Thursday, August 13, 2009

Microsoft Loses Patent Infringement Suit over XML

Breaking news: Yesterday, Aug. 12, Microsoft was found to infringe U.S. Patent 5,787,449, "Method and system for manipulating the architecture and the content of a document separately from each other." The patent describes a method for the separate manipulation of the architecture and content of a document, particularly for data representation and transformations. The system includes a map of metacodes in the document and is said to provide for multiple views of the same content, the ability to work solely on structure and solely on content, storage efficiency of multiple versions, and efficiency of operation. And all that boils down to XML. This may have even bigger implications, according to a CNET report, "Microsoft's 'Custom XML' patent suit could put ODF at risk":
The infamous U.S. District Court for the Eastern District of Texas has slapped Microsoft with a permanent injunction that "prohibits Microsoft from selling or importing to the United States any Microsoft Word products that have the capability of opening .XML, .DOCX or DOCM files (XML files) containing custom XML," according to CNET. This likely won't stop Microsoft Office from shipping, as CNET's Ina Fried writes, but the bigger question may be whether the lawsuit will reach beyond Redmond to also threaten the Open Document Format (ODF).
CNET also quotes Gartner analyst Brian Prentice about the patent itself:
I think this one might actually have some legs. Keep in mind is that this claim was filed back in 1994. The claim considers the existing state of the art at that time....

One thing seems clear to me - this is not a typical rubbish software patent that earns its filer a 20 year monopoly on the dead obvious. Fifteen years ago this would seem to me to have been an innovative idea....

The litigant, "i4i", is being was awarded $200 million in compensatory and $40 million punitive damages. For further details, see PatentlyO and Prima Facie News.

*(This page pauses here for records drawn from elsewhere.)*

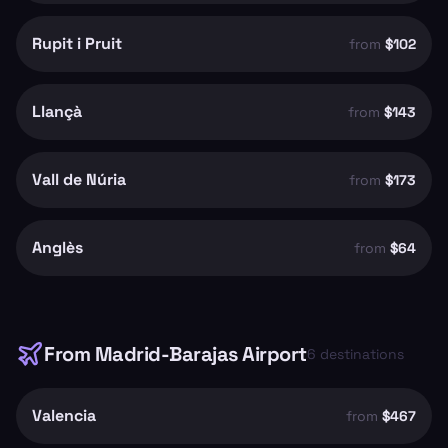
Rupit i Pruit
from
$102
Llançà
from
$143
Vall de Núria
from
$173
Anglès
from
$64
From
Madrid-Barajas Airport
6
destinations
Valencia
from
$467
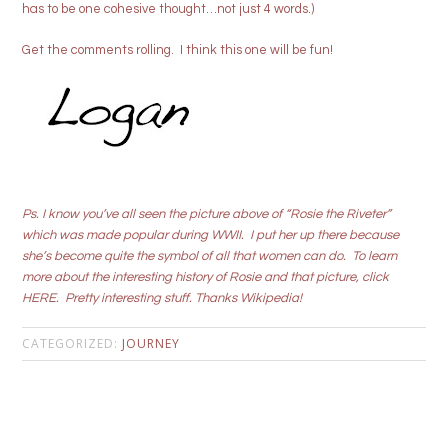
has to be one cohesive thought…not just 4 words.)
Get the comments rolling. I think this one will be fun!
Ps. I know you’ve all seen the picture above of “Rosie the Riveter”
which was made popular during WWII. I put her up there because
she’s become quite the symbol of all that women can do. To learn
more about the interesting history of Rosie and that picture, click
HERE
. Pretty interesting stuff. Thanks Wikipedia!
CATEGORIZED:
JOURNEY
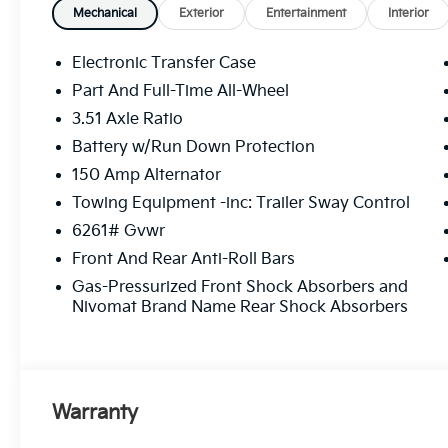
Liftgate, Power moonroof, Power passenger
Mechanical
Exterior
Entertainment
Interior
seat, Power steering, Power windows, Radio
data system, Radio: AM/FM Audio System,
Electronic Transfer Case
Rear window defroster, Remote keyless
Part And Full-Time All-Wheel
entry, Split folding rear seat, Steering wheel
3.51 Axle Ratio
memory, Steering wheel mounted audio
controls, SynTex/SynTex Suede Seat Trim,
Battery w/Run Down Protection
Ventilated front seats, Ventilated rear seats.
150 Amp Alternator
Price includes $225 in dealer added
Towing Equipment -inc: Trailer Sway Control
accessories.
6261# Gvwr
Front And Rear Anti-Roll Bars
Gas-Pressurized Front Shock Absorbers and
Nivomat Brand Name Rear Shock Absorbers
Warranty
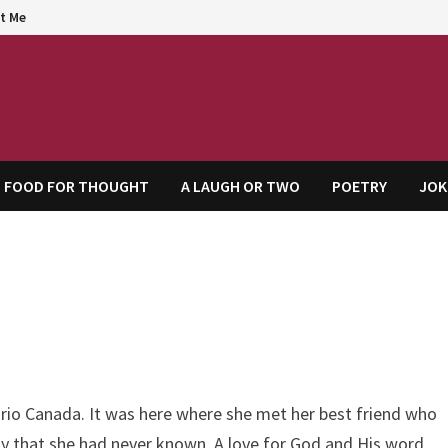
t Me
agem
FOOD FOR THOUGHT
A LAUGH OR TWO
POETRY
JOK
rio Canada. It was here where she met her best friend who
ay that she had never known. A love for God and His word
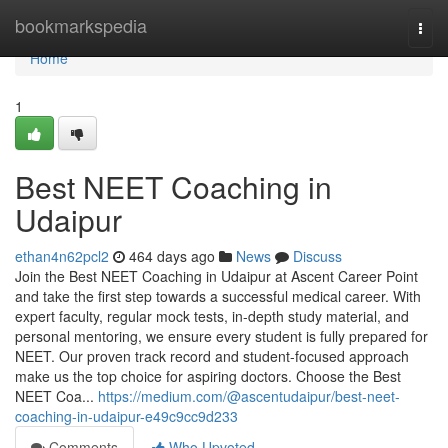
Home
bookmarkspedia
Togg
navi
Home
1
Best NEET Coaching in
Udaipur
ethan4n62pcl2
464 days ago
News
Discuss
Join the Best NEET Coaching in Udaipur at Ascent Career Point
and take the first step towards a successful medical career. With
expert faculty, regular mock tests, in-depth study material, and
personal mentoring, we ensure every student is fully prepared for
NEET. Our proven track record and student-focused approach
make us the top choice for aspiring doctors. Choose the Best
NEET Coa...
https://medium.com/@ascentudaipur/best-neet-
coaching-in-udaipur-e49c9cc9d233
Comments
Who Upvoted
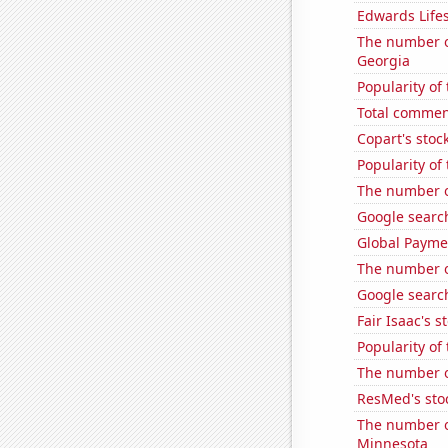
Edwards Lifes
The number of
Georgia
Popularity of
Total commen
Copart's stoc
Popularity of
The number o
Google searche
Global Paymen
The number of
Google search
Fair Isaac's s
Popularity of
The number of
ResMed's sto
The number o
Minnesota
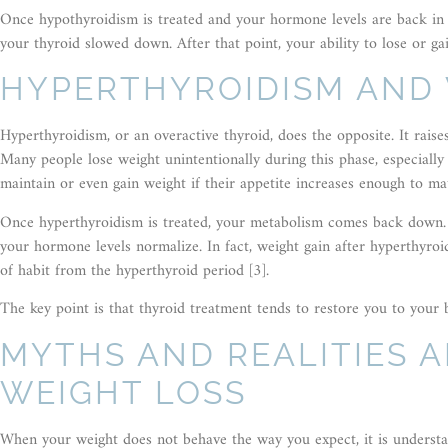
Once hypothyroidism is treated and your hormone levels are back in 
your thyroid slowed down. After that point, your ability to lose or ga
HYPERTHYROIDISM AND
Hyperthyroidism, or an overactive thyroid, does the opposite. It rai
Many people lose weight unintentionally during this phase, especially
maintain or even gain weight if their appetite increases enough to ma
Once hyperthyroidism is treated, your metabolism comes back down. W
your hormone levels normalize. In fact, weight gain after hyperthyro
of habit from the hyperthyroid period [3].
The key point is that thyroid treatment tends to restore you to your 
MYTHS AND REALITIES 
WEIGHT LOSS
When your weight does not behave the way you expect, it is understan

Microsoft has 60 days to comply. If things change, they will have to quit selling Microsoft Word or change it to remove or modify the current .docx format, perhaps using a patch to take out the infringing features. As Dennis Couch at PatentlyO observes, they could also buy the patent, but it's going to cost a lot more now than it did in 2007.

This case will be used to bemoan software patents and suggest that patents are a bad thing. Some patents are bad and should never have been issued. But assuming this is a valid and reasonable patent, then I would say no, it's not patents that are bad. It's infringing and ignoring other people's valid intellectual property that is bad. Not to mention dangerous and costly.